Items from a data source
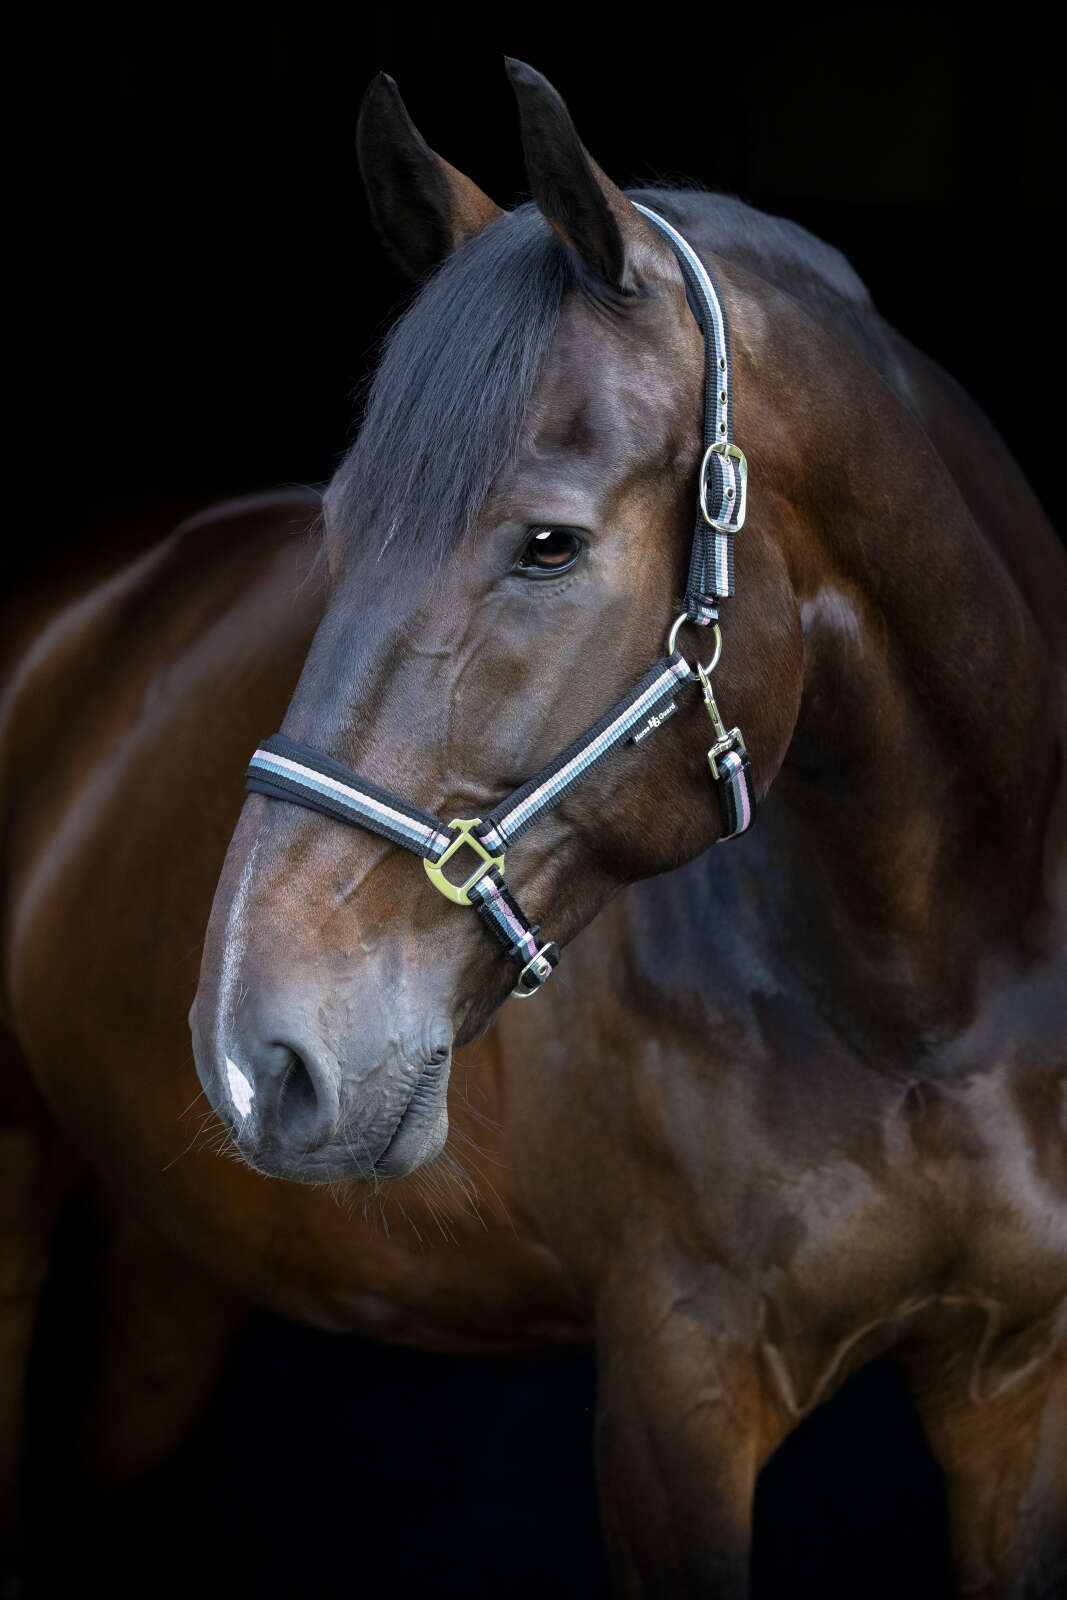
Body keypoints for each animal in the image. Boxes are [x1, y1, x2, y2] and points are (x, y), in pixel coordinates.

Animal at [2, 57, 1066, 1598]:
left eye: (548, 544)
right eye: (337, 524)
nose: (258, 1053)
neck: (937, 993)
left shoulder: (1016, 1384)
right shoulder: (674, 1393)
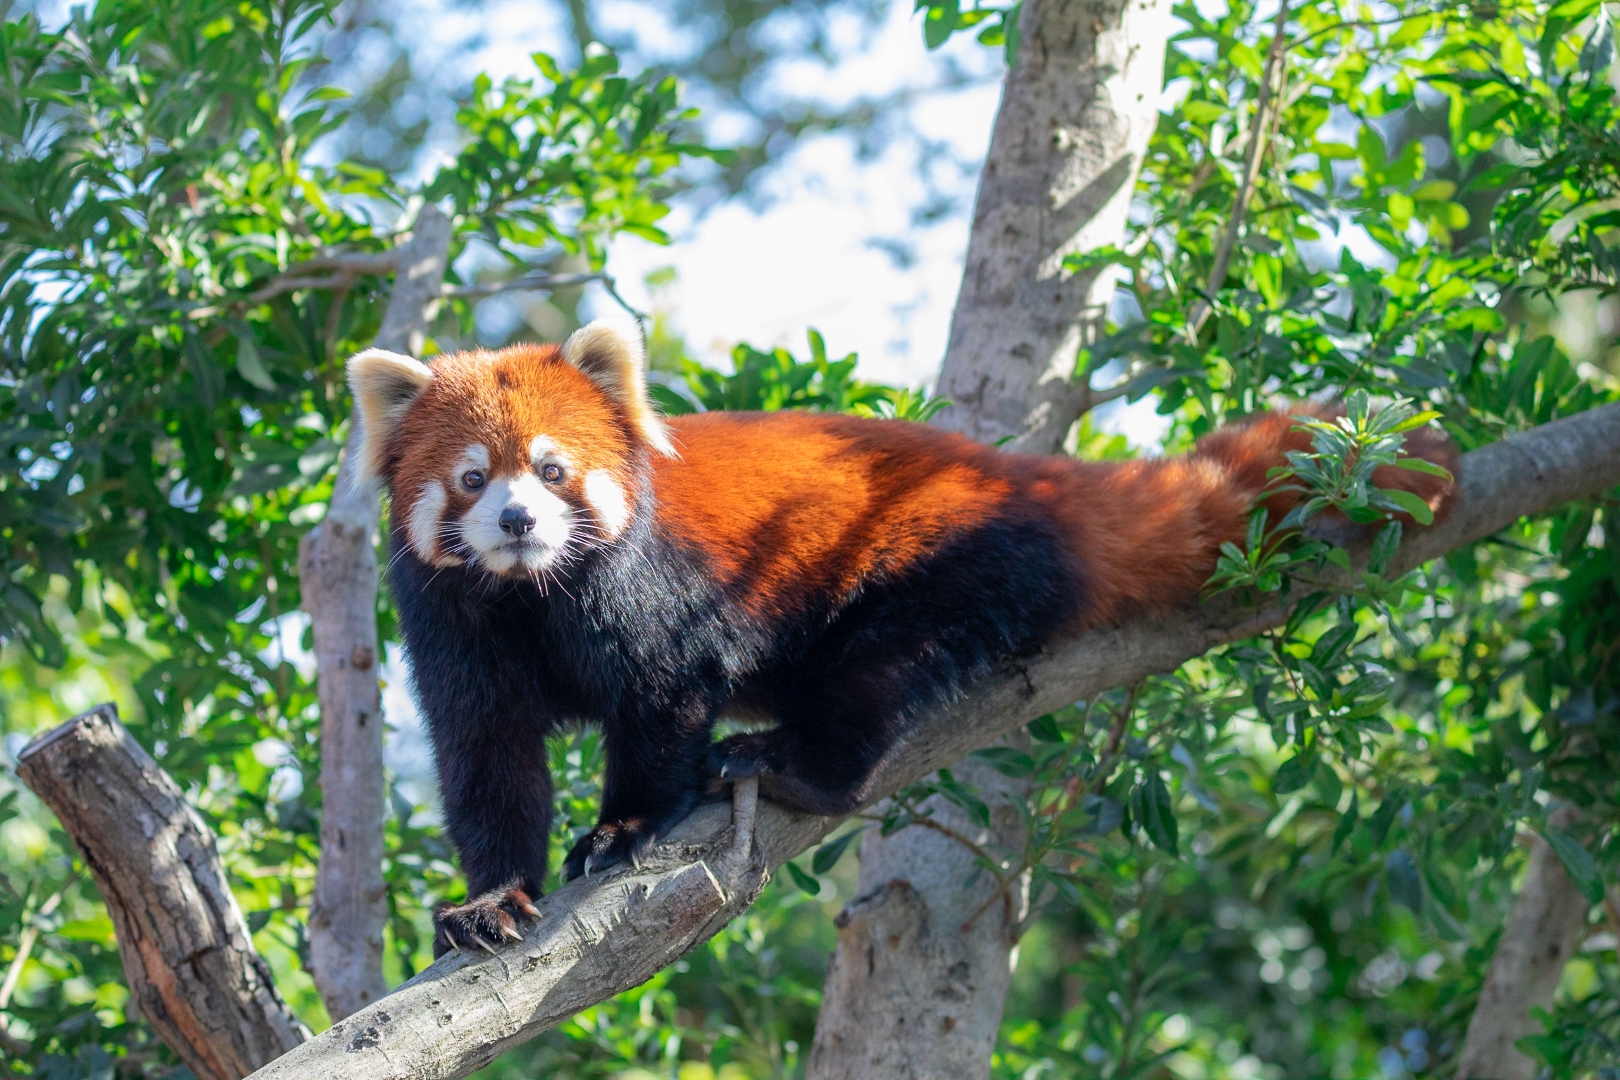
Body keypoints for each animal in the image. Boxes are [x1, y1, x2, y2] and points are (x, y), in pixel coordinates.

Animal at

The task: Copy nothing but the lines from the start of the entries through the line with "right shoulder: (674, 1393)". Write them out exactly, without pictures.

Exercise answer:
Body keypoints for each animal in the image. Boxes are [x1, y1, x2, y2] and points are (x, y), in pixel coordinates.

Animal at [2, 57, 1066, 1598]:
left eye: (548, 544)
right eye: (337, 524)
nose: (258, 1053)
neck: (937, 993)
left shoulder: (1016, 1384)
right shoulder: (674, 1393)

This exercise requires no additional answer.